-- Série d'exercices --
A – Dans l'extrait sur le droit à la tranquillité, remplacez « magazines » par « journaux », puis recopiez le passage qui commence aux mots « Le droit à la tranquillité » et s'arrête après « de toute publication. ».
B – Rédigez la suite de l'extrait sur le droit à la tranquillité, à partir de sa dernière phrase.

Le droit à la tranquillité

A l’heure où les moyens de surveillance, de fichage, de traçage, et de notation se multiplient, il est bon de rappeler qu’il existe un certain droit à la tranquillité.

La tranquillité de chacun peut être protégée tant sur la base de textes spécifiques qui la prévoient expressément, que sur le fondement du droit au respect de la vie privée, et des données personnelles.

Droit au respect de la vie privée

Le droit à la vie privée est protégé en droit interne tant sur le fondement de l’article 9 du Code Civil, que des articles 226-1 et s. du code pénal.
Régulièrement des magazines sont condamnés pour avoir violé la vie privée de célébrités, et avoir troublé ainsi leur tranquillité.

Mais au delà de ces affaires médiatiques, il est intéressant de souligner que l’atteinte à la tranquillité peut se manifester même en dehors de toute publication.

Le Tribunal de grande Instance de Paris avait déjà admis en 2005, sur le fondement de l’article 9 du Code Civil que :

« le fait pour un assureur d’un conducteur impliqué dans un accident de la circulation de faire réaliser des investigations sur le tiers victime aux fins, notamment, de pouvoir contester le rapport d’un expert judiciaire sur la réalité et la portée du handicap de ce dernier, hors mandat de justice, pendant plusieurs mois, en procédant à la surveillance de ses faits et gestes, à des filatures et à la prise de nombreuses photographies, au téléobjectif, tant de l’intéressé lui-même que des ses proches ou de ses connaissances, constitue une immixtion disproportionnée dans sa vie privée ».

Selon le jugement rendu :

« Le droit au respect de la vie privée n’est circonscrit ni à la seule sphère relevant de l’intimité, ni aux seuls lieux privés, mais comporte plus largement la protection de la tranquillité de la personne et de tout ce que commande le sentiment commun d’être libre ».

-- Données extraites --
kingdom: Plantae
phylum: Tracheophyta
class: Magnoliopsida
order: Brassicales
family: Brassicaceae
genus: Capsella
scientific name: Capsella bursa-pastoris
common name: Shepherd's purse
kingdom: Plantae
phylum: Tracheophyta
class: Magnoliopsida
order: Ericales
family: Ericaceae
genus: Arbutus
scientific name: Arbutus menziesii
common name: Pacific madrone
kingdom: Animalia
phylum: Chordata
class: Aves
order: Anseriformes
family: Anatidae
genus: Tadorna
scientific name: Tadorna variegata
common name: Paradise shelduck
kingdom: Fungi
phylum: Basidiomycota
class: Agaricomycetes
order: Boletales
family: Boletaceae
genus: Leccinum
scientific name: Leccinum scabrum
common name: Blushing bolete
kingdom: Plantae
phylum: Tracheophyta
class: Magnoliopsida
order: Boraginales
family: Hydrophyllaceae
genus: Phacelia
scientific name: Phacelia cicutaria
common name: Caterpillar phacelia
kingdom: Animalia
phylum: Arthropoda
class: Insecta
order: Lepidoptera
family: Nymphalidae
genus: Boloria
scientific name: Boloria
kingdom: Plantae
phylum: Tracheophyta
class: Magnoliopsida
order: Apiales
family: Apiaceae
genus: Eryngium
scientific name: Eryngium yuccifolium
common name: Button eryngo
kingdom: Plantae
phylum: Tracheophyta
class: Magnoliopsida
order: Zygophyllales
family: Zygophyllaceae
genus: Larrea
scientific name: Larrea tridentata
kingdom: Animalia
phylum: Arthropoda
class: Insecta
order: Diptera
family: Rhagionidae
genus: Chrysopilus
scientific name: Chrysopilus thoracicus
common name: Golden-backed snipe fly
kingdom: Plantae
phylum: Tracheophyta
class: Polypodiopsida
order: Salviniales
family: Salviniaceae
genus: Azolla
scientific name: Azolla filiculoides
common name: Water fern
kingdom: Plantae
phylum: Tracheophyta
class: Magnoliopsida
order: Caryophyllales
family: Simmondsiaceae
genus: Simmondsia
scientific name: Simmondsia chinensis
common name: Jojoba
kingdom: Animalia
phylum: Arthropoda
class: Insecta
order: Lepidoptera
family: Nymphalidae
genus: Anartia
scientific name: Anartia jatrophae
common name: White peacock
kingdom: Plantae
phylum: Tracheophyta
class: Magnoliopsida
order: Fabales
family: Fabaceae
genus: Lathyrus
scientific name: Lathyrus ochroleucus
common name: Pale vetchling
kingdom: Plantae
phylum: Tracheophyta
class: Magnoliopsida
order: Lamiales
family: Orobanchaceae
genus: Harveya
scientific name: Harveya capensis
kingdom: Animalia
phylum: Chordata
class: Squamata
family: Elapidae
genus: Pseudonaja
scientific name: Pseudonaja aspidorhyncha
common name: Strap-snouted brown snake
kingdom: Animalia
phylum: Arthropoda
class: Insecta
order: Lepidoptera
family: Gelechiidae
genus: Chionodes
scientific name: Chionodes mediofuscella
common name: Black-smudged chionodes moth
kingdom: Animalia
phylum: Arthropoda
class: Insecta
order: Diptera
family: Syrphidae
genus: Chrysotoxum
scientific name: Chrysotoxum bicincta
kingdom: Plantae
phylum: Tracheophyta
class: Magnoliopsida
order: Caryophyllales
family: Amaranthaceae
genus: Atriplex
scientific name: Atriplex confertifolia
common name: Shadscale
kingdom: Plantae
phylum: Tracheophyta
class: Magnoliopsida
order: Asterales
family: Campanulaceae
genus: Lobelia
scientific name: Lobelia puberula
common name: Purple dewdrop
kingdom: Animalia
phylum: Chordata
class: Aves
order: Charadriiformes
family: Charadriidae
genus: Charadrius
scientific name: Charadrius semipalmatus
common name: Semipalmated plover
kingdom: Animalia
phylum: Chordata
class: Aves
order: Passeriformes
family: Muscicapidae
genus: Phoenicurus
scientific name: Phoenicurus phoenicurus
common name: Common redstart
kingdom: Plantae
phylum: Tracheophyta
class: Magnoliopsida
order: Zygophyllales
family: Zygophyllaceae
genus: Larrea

-- Réponses proposées --
A –
Le droit à la tranquillité

A l’heure où les moyens de surveillance, de fichage, de traçage, et de notation se multiplient, il est bon de rappeler qu’il existe un certain droit à la tranquillité.

La tranquillité de chacun peut être protégée tant sur la base de textes spécifiques qui la prévoient expressément, que sur le fondement du droit au respect de la vie privée, et des données personnelles.

Droit au respect de la vie privée

Le droit à la vie privée est protégé en droit interne tant sur le fondement de l’article 9 du Code Civil, que des articles 226-1 et s. du code pénal.
Régulièrement des journaux sont condamnés pour avoir violé la vie privée de célébrités, et avoir troublé ainsi leur tranquillité.

Mais au delà de ces affaires médiatiques, il est intéressant de souligner que l’atteinte à la tranquillité peut se manifester même en dehors de toute publication.

B –
(Tribunal de grande instance de Paris, 17e chambre presse, 9 mars 2005, n° 03/15981, mutuelle assurances des travailleurs mutualistes)

En 2020, la Cour de cassation a rappelé qu’il peut exister une atteinte à la vie privée sans qu’il y ait nécessairement divulgation publique.

Dans une affaire relative à l’envoi de messages malveillants « de caractère purement privé » à la victime par son beau-frère, sans « divulgation extérieure à la sphère familiale », la Cour de Cassation a cassé la décision du juge du fond qui n’avait pas caractérisé l’atteinte à la vie privée, faute de divulgation en dehors de la sphère privée.

La haute juridiction a considéré que :

« L’absence de divulgation ne suffit pas à écarter l’atteinte à la vie privée » (Cour de cassation, Chambre civile 1, 20 mai 2020, 19-20.522)

Selon la doctrine, on peut interpréter cet arrêt comme étendant l’infraction d’atteinte à la vie privée fondée sur l’article 9 du Code Civil au simple trouble à la tranquillité, à la quiétude de la victime.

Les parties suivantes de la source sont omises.